Un impératif de formation pour un secteur très exposé
La cybersécurité demeure encore perçue comme une contrainte technique plutôt qu'une compétence essentielle - transverse à toutes les fonctions métiers. Un changement de paradigme s'impose : la formation aux bonnes pratiques, aux réflexes de protection et aux méthodes de détection des menaces doit devenir un réflexe aussi naturel que la maîtrise des réglementations juridiques. Sensibilisation aux attaques par hameçonnage, gestion sécurisée des mots de passe, chiffrement des données et sauvegardes régulières : ces éléments doivent faire partie intégrante du parcours de formation des professionnels du notariat. Il appartient donc aux instances de la profession, aux écoles et aux organismes de formation de réagir rapidement. Des programmes d'apprentissage adaptés, une mise à jour régulière des compétences et une culture de la cybersécurité au sein des offices représentent les seuls moyens d'assurer une protection efficace. En faisant de la cybersécurité un pilier de la formation notariale, la profession pourra garantir la sécurité des actes, préserver la confiance des citoyens et renforcer sa résilience face aux menaces numériques.
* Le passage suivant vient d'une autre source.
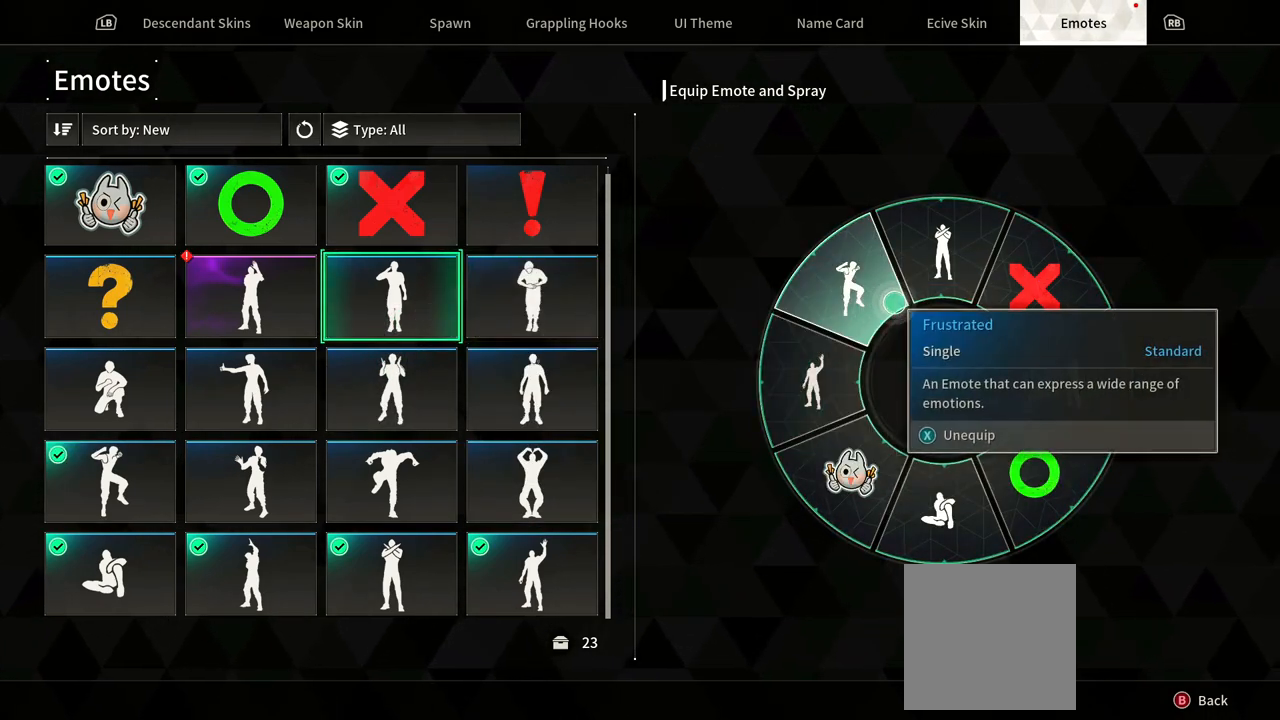
{"buttons": [], "left_stick": "right", "right_stick": "center", "events": [[250, "left_stick", "center"], [433, "left_stick", "right"]]}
Des solutions à mettre en place de manière imminente
Face à ces menaces croissantes, les notaires doivent intégrer une véritable culture de la cybersécurité. Plusieurs mesures peuvent être immédiatement adoptées :
- Hygiène numérique : sensibiliser les collaborateurs aux réflexes de cybersécurité - éviter d’ouvrir des emails suspects, vérifier les destinataires avant tout virement, etc.
- Tests d’intrusion réguliers : identifier les vulnérabilités techniques et humaines via des exercices réguliers.
- Challenger les fournisseurs : s’assurer que les prestataires de logiciels respectent des normes strictes de cybersécurité et intègrent des mesures de protection adaptées.
- Recours aux ressources de l’ANSSI : l’Agence nationale de la sécurité des systèmes d’information met à disposition des outils gratuits pour améliorer la sécurité des offices notariaux.
Le secteur notarial a su se moderniser pour améliorer la gestion et la dématérialisation des actes. Pourtant, cette transformation ne s’est pas accompagnée d’une prise de conscience suffisante des risques cyber. Aujourd’hui, il y a urgence. La cybersécurité doit devenir une priorité pour préserver la confiance des clients et la solidité du secteur. Face à ces défis, l’ensemble de la profession doit s’organiser, investir dans la formation et renforcer les procédures. La cybersécurité ne doit plus être perçue comme une contrainte, mais comme un impératif absolu pour la pérennité de l’activité notariale.